Sterling logged a two-week low against the euro as the EUR/USD currency pair dropped below 1.13. The pound found a bid following an upside surprise in UK manufacturing output data, which came in at 2.4% year over year in January, up on the median for 2.1% and from an upwardly revised 3.0% in November.
After a solid run of UK data, highlighted by the January PMI surveys that showed all three sectors manufacturing, construction and services, beating expectations, sterling is likely to appreciate. Incoming data is expected to continue to paint a similar picture.

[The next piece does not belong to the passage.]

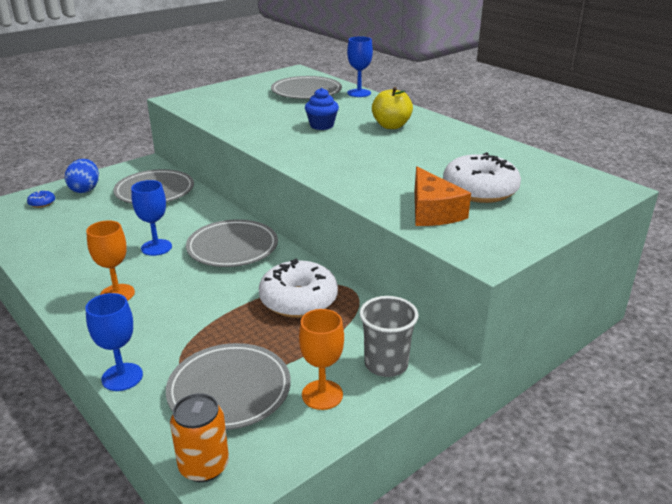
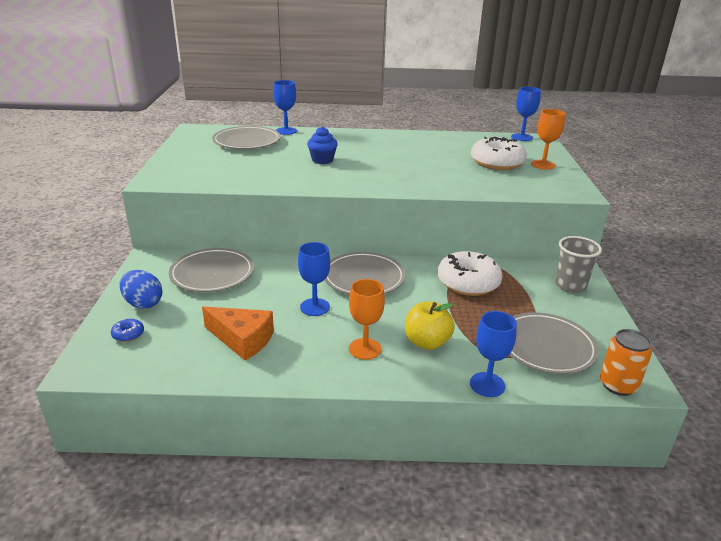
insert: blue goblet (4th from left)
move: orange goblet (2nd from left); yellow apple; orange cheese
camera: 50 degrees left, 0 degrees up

U.K. December production data are mixed, with industrial production falling short of expectations at 0.1% month over month and 0.5% year over year growth, and manufacturing output exceeding the median forecast at 0.1% month over month and 2.4% year over year. Back revisions were positive, with manufacturing production revised to 0.8% month over month from 0.7% and to 3.0% year over year from 2.8% year over year. This broader industrial production figure decelerated from the 1.1% year over year growth pace seen in November, but this shouldn’t perturb markets much as the January PMI manufacturing survey has portended a rebound in activity in January.
The EUR/GBP logged a fresh low for the current move keeping the down trend of the currency pair intact. Momentum is negative as the MACD is printing in the red with a downward sloping trajectory. The relative strength index is printing a reading of 35, which is on the lower end of the neutral range. The next level of target support for the currency pair is the weekly highs made in 2005 at 0.7150.